[Opening DATASET section]

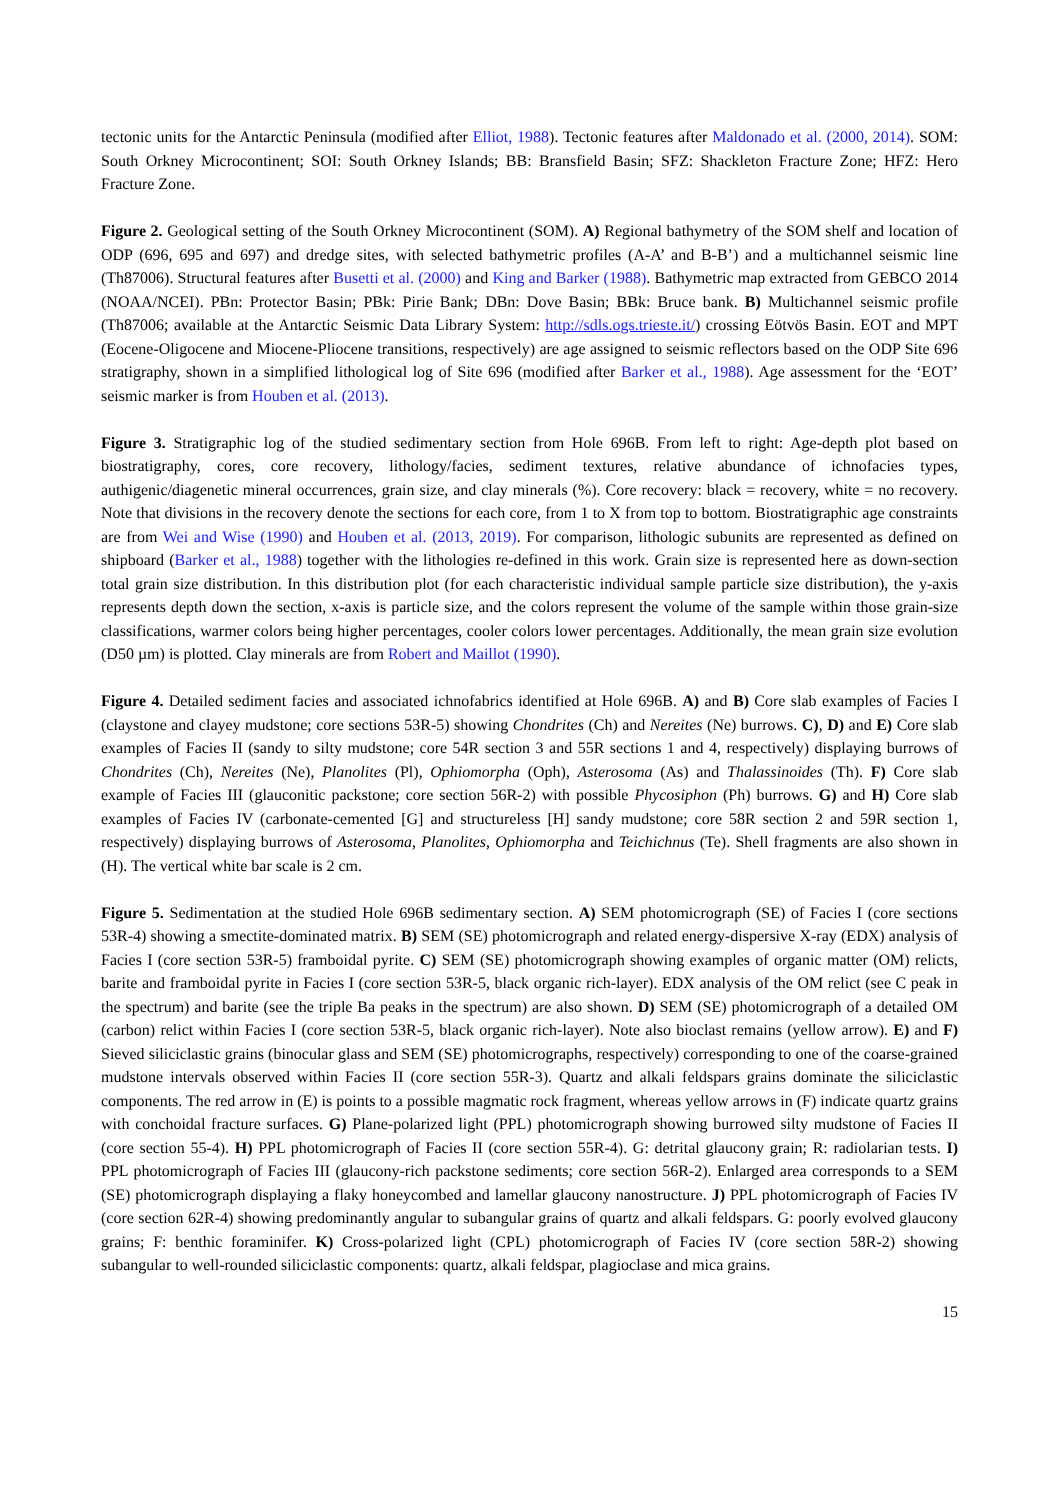tectonic units for the Antarctic Peninsula (modified after Elliot, 1988). Tectonic features after Maldonado et al. (2000, 2014). SOM: South Orkney Microcontinent; SOI: South Orkney Islands; BB: Bransfield Basin; SFZ: Shackleton Fracture Zone; HFZ: Hero Fracture Zone.
Figure 2. Geological setting of the South Orkney Microcontinent (SOM). A) Regional bathymetry of the SOM shelf and location of ODP (696, 695 and 697) and dredge sites, with selected bathymetric profiles (A-A’ and B-B’) and a multichannel seismic line (Th87006). Structural features after Busetti et al. (2000) and King and Barker (1988). Bathymetric map extracted from GEBCO 2014 (NOAA/NCEI). PBn: Protector Basin; PBk: Pirie Bank; DBn: Dove Basin; BBk: Bruce bank. B) Multichannel seismic profile (Th87006; available at the Antarctic Seismic Data Library System: http://sdls.ogs.trieste.it/) crossing Eötvös Basin. EOT and MPT (Eocene-Oligocene and Miocene-Pliocene transitions, respectively) are age assigned to seismic reflectors based on the ODP Site 696 stratigraphy, shown in a simplified lithological log of Site 696 (modified after Barker et al., 1988). Age assessment for the ‘EOT’ seismic marker is from Houben et al. (2013).
Figure 3. Stratigraphic log of the studied sedimentary section from Hole 696B. From left to right: Age-depth plot based on biostratigraphy, cores, core recovery, lithology/facies, sediment textures, relative abundance of ichnofacies types, authigenic/diagenetic mineral occurrences, grain size, and clay minerals (%). Core recovery: black = recovery, white = no recovery. Note that divisions in the recovery denote the sections for each core, from 1 to X from top to bottom. Biostratigraphic age constraints are from Wei and Wise (1990) and Houben et al. (2013, 2019). For comparison, lithologic subunits are represented as defined on shipboard (Barker et al., 1988) together with the lithologies re-defined in this work. Grain size is represented here as down-section total grain size distribution. In this distribution plot (for each characteristic individual sample particle size distribution), the y-axis represents depth down the section, x-axis is particle size, and the colors represent the volume of the sample within those grain-size classifications, warmer colors being higher percentages, cooler colors lower percentages. Additionally, the mean grain size evolution (D50 µm) is plotted. Clay minerals are from Robert and Maillot (1990).
Figure 4. Detailed sediment facies and associated ichnofabrics identified at Hole 696B. A) and B) Core slab examples of Facies I (claystone and clayey mudstone; core sections 53R-5) showing Chondrites (Ch) and Nereites (Ne) burrows. C), D) and E) Core slab examples of Facies II (sandy to silty mudstone; core 54R section 3 and 55R sections 1 and 4, respectively) displaying burrows of Chondrites (Ch), Nereites (Ne), Planolites (Pl), Ophiomorpha (Oph), Asterosoma (As) and Thalassinoides (Th). F) Core slab example of Facies III (glauconitic packstone; core section 56R-2) with possible Phycosiphon (Ph) burrows. G) and H) Core slab examples of Facies IV (carbonate-cemented [G] and structureless [H] sandy mudstone; core 58R section 2 and 59R section 1, respectively) displaying burrows of Asterosoma, Planolites, Ophiomorpha and Teichichnus (Te). Shell fragments are also shown in (H). The vertical white bar scale is 2 cm.
Figure 5. Sedimentation at the studied Hole 696B sedimentary section. A) SEM photomicrograph (SE) of Facies I (core sections 53R-4) showing a smectite-dominated matrix. B) SEM (SE) photomicrograph and related energy-dispersive X-ray (EDX) analysis of Facies I (core section 53R-5) framboidal pyrite. C) SEM (SE) photomicrograph showing examples of organic matter (OM) relicts, barite and framboidal pyrite in Facies I (core section 53R-5, black organic rich-layer). EDX analysis of the OM relict (see C peak in the spectrum) and barite (see the triple Ba peaks in the spectrum) are also shown. D) SEM (SE) photomicrograph of a detailed OM (carbon) relict within Facies I (core section 53R-5, black organic rich-layer). Note also bioclast remains (yellow arrow). E) and F) Sieved siliciclastic grains (binocular glass and SEM (SE) photomicrographs, respectively) corresponding to one of the coarse-grained mudstone intervals observed within Facies II (core section 55R-3). Quartz and alkali feldspars grains dominate the siliciclastic components. The red arrow in (E) is points to a possible magmatic rock fragment, whereas yellow arrows in (F) indicate quartz grains with conchoidal fracture surfaces. G) Plane-polarized light (PPL) photomicrograph showing burrowed silty mudstone of Facies II (core section 55-4). H) PPL photomicrograph of Facies II (core section 55R-4). G: detrital glaucony grain; R: radiolarian tests. I) PPL photomicrograph of Facies III (glaucony-rich packstone sediments; core section 56R-2). Enlarged area corresponds to a SEM (SE) photomicrograph displaying a flaky honeycombed and lamellar glaucony nanostructure. J) PPL photomicrograph of Facies IV (core section 62R-4) showing predominantly angular to subangular grains of quartz and alkali feldspars. G: poorly evolved glaucony grains; F: benthic foraminifer. K) Cross-polarized light (CPL) photomicrograph of Facies IV (core section 58R-2) showing subangular to well-rounded siliciclastic components: quartz, alkali feldspar, plagioclase and mica grains.
15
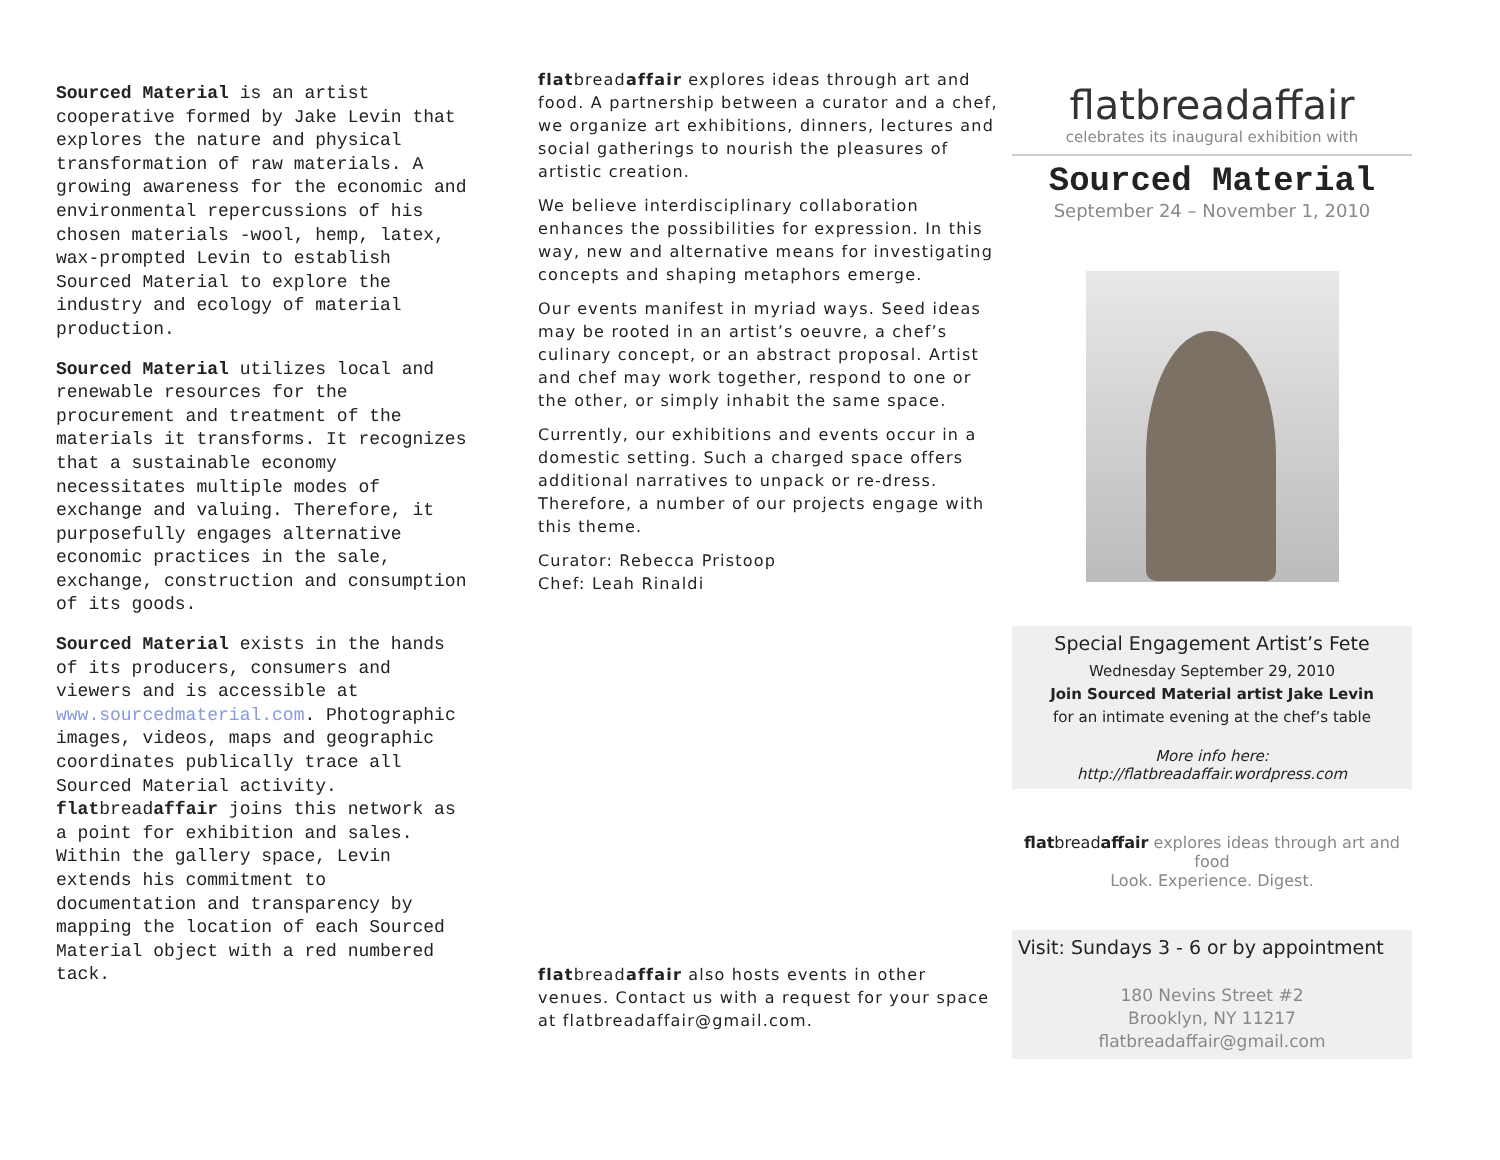Sourced Material is an artist cooperative formed by Jake Levin that explores the nature and physical transformation of raw materials. A growing awareness for the economic and environmental repercussions of his chosen materials -wool, hemp, latex, wax-prompted Levin to establish Sourced Material to explore the industry and ecology of material production.
Sourced Material utilizes local and renewable resources for the procurement and treatment of the materials it transforms. It recognizes that a sustainable economy necessitates multiple modes of exchange and valuing. Therefore, it purposefully engages alternative economic practices in the sale, exchange, construction and consumption of its goods.
Sourced Material exists in the hands of its producers, consumers and viewers and is accessible at www.sourcedmaterial.com. Photographic images, videos, maps and geographic coordinates publically trace all Sourced Material activity. flatbreadaffair joins this network as a point for exhibition and sales. Within the gallery space, Levin extends his commitment to documentation and transparency by mapping the location of each Sourced Material object with a red numbered tack.
flatbreadaffair explores ideas through art and food. A partnership between a curator and a chef, we organize art exhibitions, dinners, lectures and social gatherings to nourish the pleasures of artistic creation.
We believe interdisciplinary collaboration enhances the possibilities for expression. In this way, new and alternative means for investigating concepts and shaping metaphors emerge.
Our events manifest in myriad ways. Seed ideas may be rooted in an artist’s oeuvre, a chef’s culinary concept, or an abstract proposal. Artist and chef may work together, respond to one or the other, or simply inhabit the same space.
Currently, our exhibitions and events occur in a domestic setting. Such a charged space offers additional narratives to unpack or re-dress. Therefore, a number of our projects engage with this theme.
Curator: Rebecca Pristoop
Chef: Leah Rinaldi
flatbreadaffair also hosts events in other venues. Contact us with a request for your space at flatbreadaffair@gmail.com.
flatbreadaffair
celebrates its inaugural exhibition with
Sourced Material
September 24 – November 1, 2010
Special Engagement Artist’s Fete
Wednesday September 29, 2010
Join Sourced Material artist Jake Levin
for an intimate evening at the chef’s table
More info here: http://flatbreadaffair.wordpress.com
flatbreadaffair explores ideas through art and food
Look. Experience. Digest.
Visit: Sundays 3 - 6 or by appointment
180 Nevins Street #2
Brooklyn, NY 11217
flatbreadaffair@gmail.com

[Closing DATASET section]

▶ _ASSIGNED TASK_:
Find the lines above that hold "alternative", then copy each of them.

▶ _SOLUTION_:
Sourced Material utilizes local and renewable resources for the procurement and treatment of the materials it transforms. It recognizes that a sustainable economy necessitates multiple modes of exchange and valuing. Therefore, it purposefully engages alternative economic practices in the sale, exchange, construction and consumption of its goods.
We believe interdisciplinary collaboration enhances the possibilities for expression. In this way, new and alternative means for investigating concepts and shaping metaphors emerge.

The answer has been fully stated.